- **Page extract**
"""

On September 30, Chanticleer acquired Roadside Burgers. In exchange for 100% of Roadside Burgers, Chanticleer issued 740,000 units to the current shareholders of American Roadside Burgers. Each unit consisted of one common stock and one five year, $5 warrant, that becomes exercisable after twelve months. On October 7, the company issued 426,667 units (each unit holding the same terms as in the American Roadside Deal), in a financing round that raised $1.6M. A little over a week later, on October 17, the company issued a further 240,000 units in a financing round that raised $0.9M.
Overall, Chanticleer increased its share float by approximately 1.4M in a little under three weeks. As already mentioned however, there have been no (public) shareholder gripes and the company's stock price remains pretty much the same. The only logical conclusion to be drawn is that the long-term value that these dilutions bring to Chanticleer outweighs the short-term dilutive effect of the additional stock on its share price.

"""

- **Extracted information**

"""

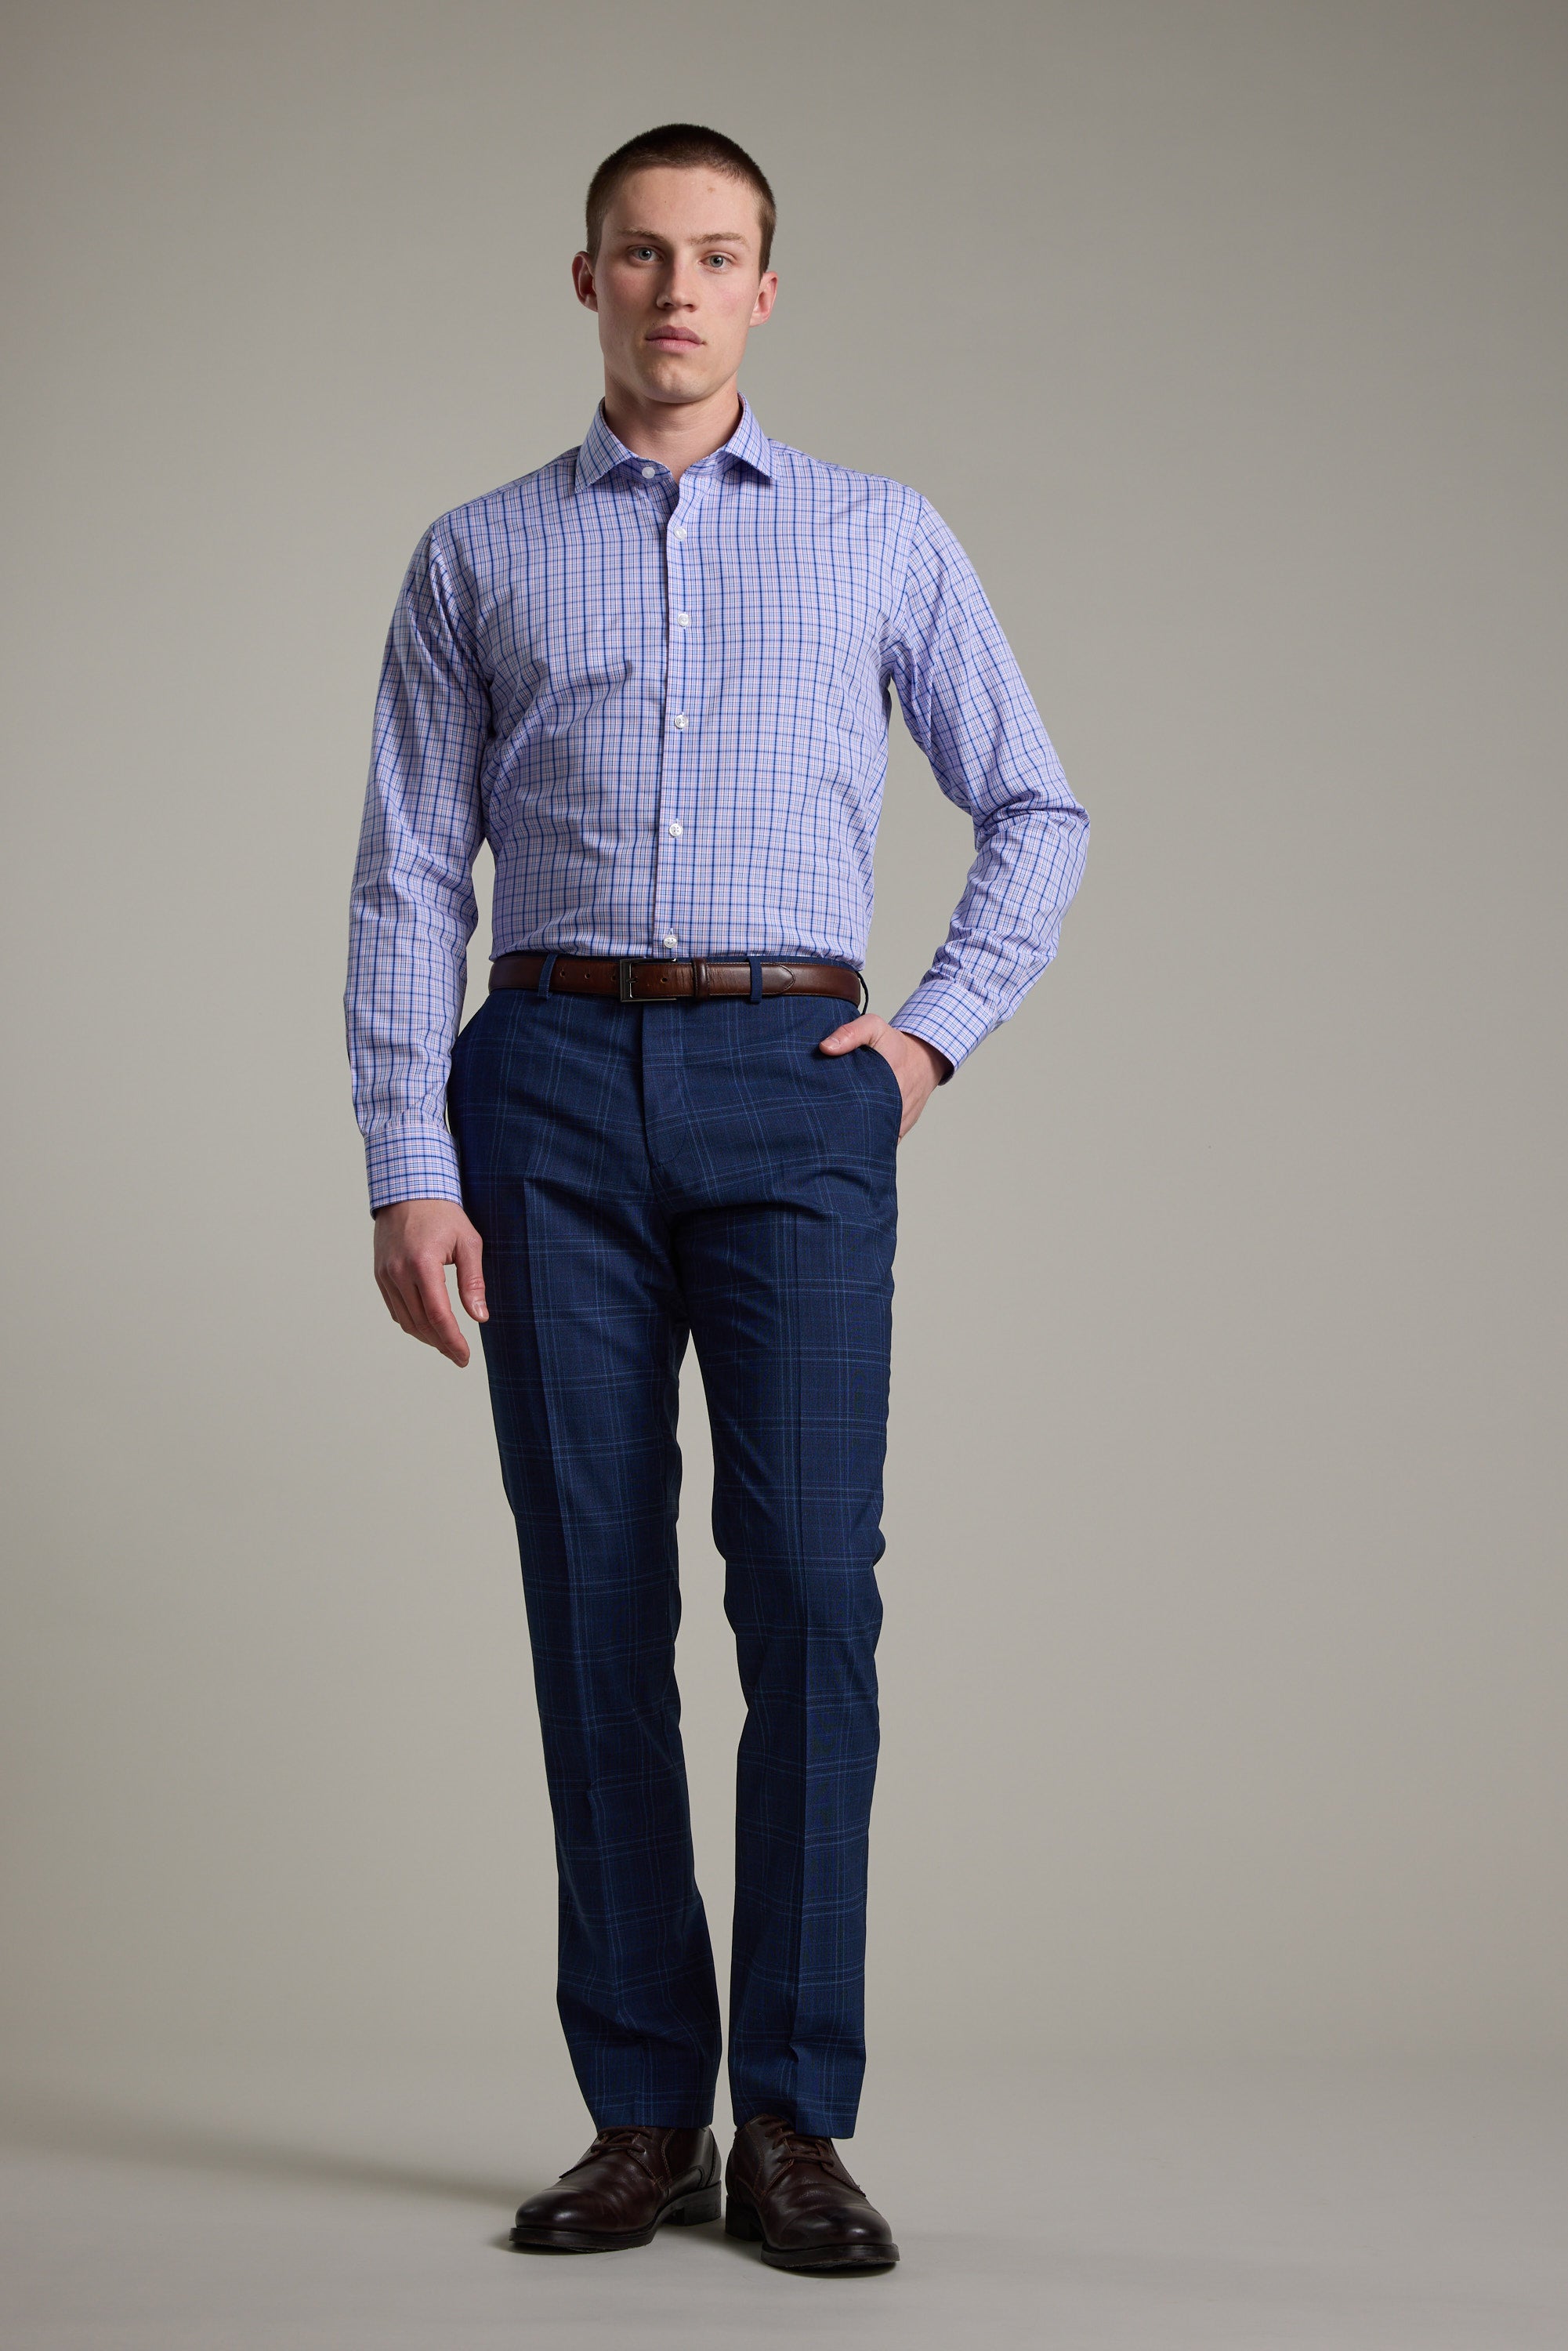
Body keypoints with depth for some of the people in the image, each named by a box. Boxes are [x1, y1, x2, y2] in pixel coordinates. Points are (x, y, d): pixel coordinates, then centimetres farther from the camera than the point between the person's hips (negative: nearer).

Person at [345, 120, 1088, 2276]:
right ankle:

"""
"""

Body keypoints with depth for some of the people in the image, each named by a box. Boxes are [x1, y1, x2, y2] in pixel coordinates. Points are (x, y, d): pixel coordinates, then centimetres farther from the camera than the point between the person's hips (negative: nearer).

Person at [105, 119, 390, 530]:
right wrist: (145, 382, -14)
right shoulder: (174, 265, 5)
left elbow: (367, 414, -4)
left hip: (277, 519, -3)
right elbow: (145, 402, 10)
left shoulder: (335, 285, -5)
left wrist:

"""
"""

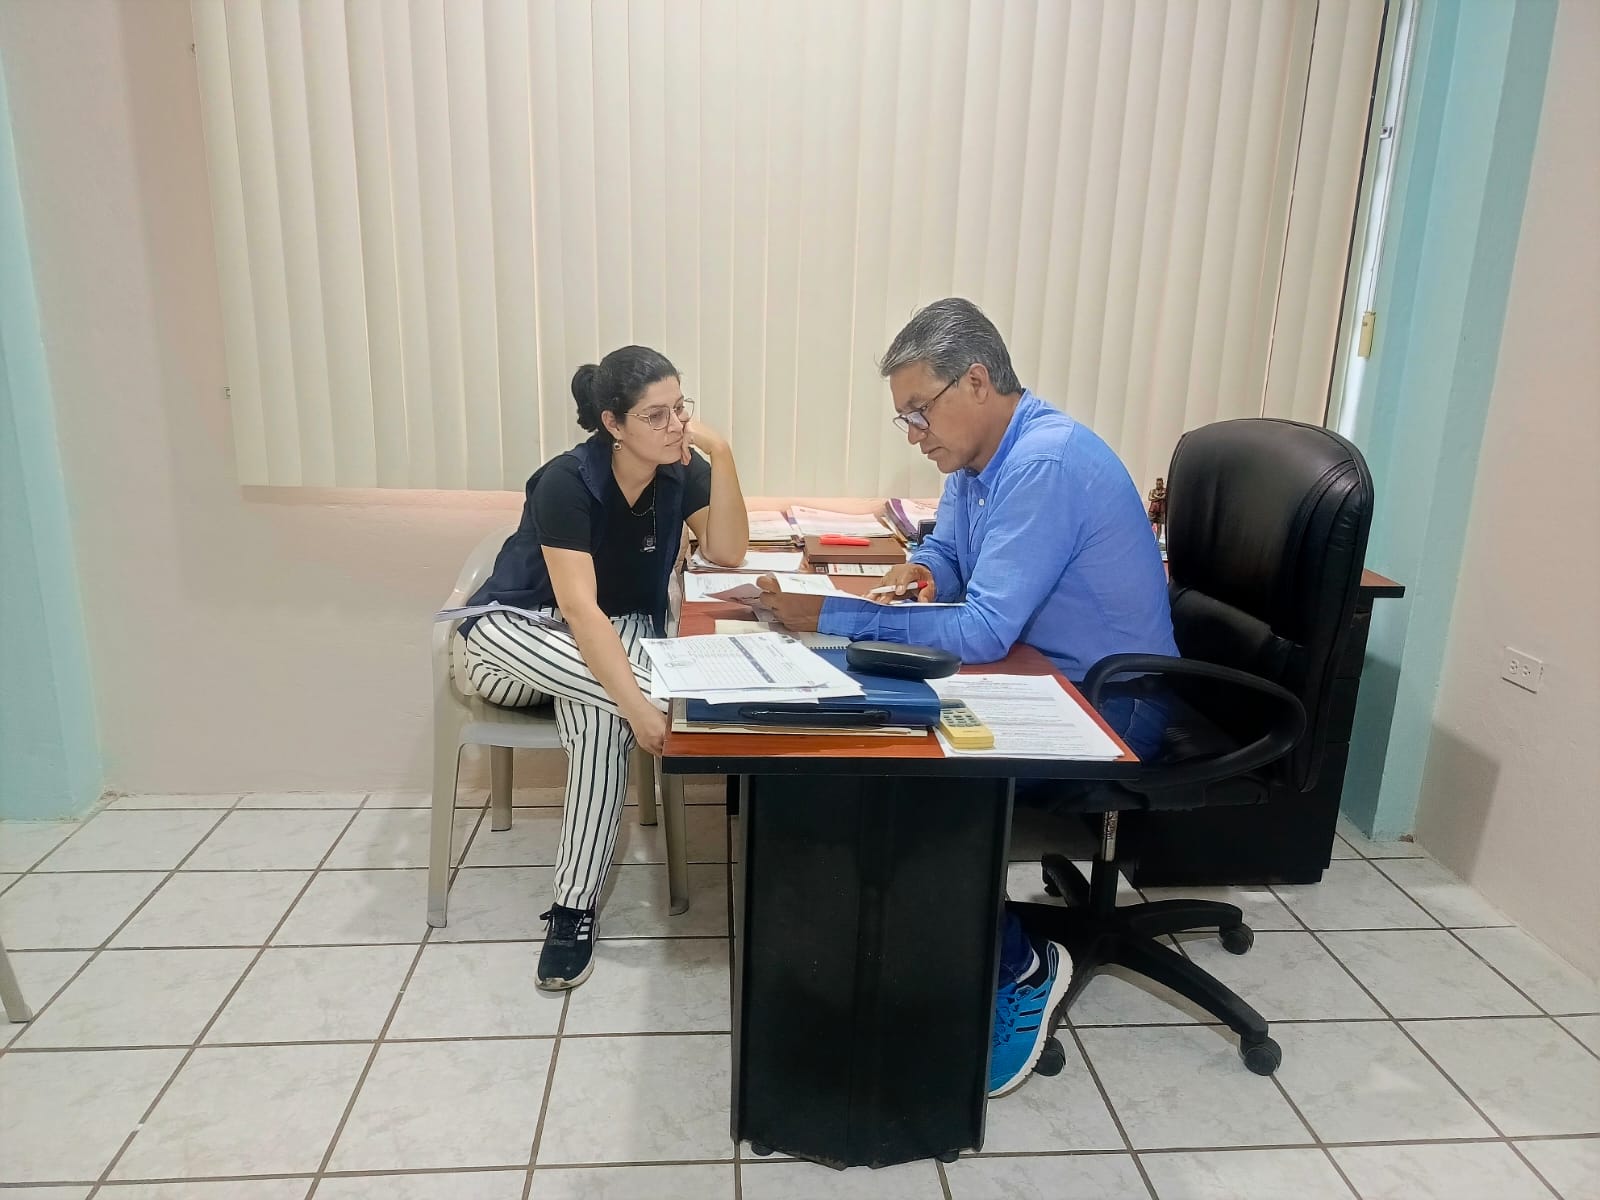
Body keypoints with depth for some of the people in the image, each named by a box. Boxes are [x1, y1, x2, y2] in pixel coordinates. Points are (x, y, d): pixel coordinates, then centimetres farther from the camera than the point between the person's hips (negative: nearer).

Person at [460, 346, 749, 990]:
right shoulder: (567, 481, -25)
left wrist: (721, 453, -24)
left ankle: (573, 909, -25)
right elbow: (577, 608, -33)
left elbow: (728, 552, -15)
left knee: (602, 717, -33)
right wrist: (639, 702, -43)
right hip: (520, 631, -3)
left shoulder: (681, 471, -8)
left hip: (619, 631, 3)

"""

- **Tasks for this exercise**
**a.** List every calendar date given in the Chanticleer passage.
**b.** Answer these questions from the Chanticleer passage:
(i) How many units did Chanticleer issue to the shareholders of American Roadside Burgers?
(ii) How much did the financing round on October 7 raise?
(iii) By approximately how much did Chanticleer increase its share float?
**c.** Please extend the Chanticleer passage from its final sentence.
The data is separate material and not part of the Chanticleer passage.

- **Answers for each item**
**a.**
September 30
October 7
October 17

**b.**
(i) 740,000 units
(ii) $1.6M
(iii) Approximately 1.4M

**c.**
So what might this value be? First, let's look at the American Roadside Deal. Chanticleer's business model is to open Hooters locations internationally. It takes a strong American brand, and establishes it in foreign countries as Americana. The assumption here is that Chanticleer is aiming to export Roadside American Burgers in exactly the same way that it has exported Hooters. In fact, a recent interview with the company's CEO Mike Pruitt stated quoted him explicitly as aiming at this very objective:
Our primary path will always be the growth of Hooters. A second path always that we contemplated was to look at other concepts in the U.S. that could be successful, that would not be in any way competitive to Hooters, but eventually utilizing those concepts in places around the world that we do business in.
In short, American Roadside Burgers presents Chanticleer with an already profitable US based chain of restaurants, which it can fit right to its Hooters expansion model. So, while dilutive, the acquisition pretty much doubled the company's site count overnight, and offers it a platform from which to expand in the coming years. All in all, with last week's $3.15M purchase of Hooters Nottingham, the company has brought its total Hooter + American Roadside Burger's locations to a grand total to 14. The company also expects to open another location in Brazil next year, though plans on this are less concrete.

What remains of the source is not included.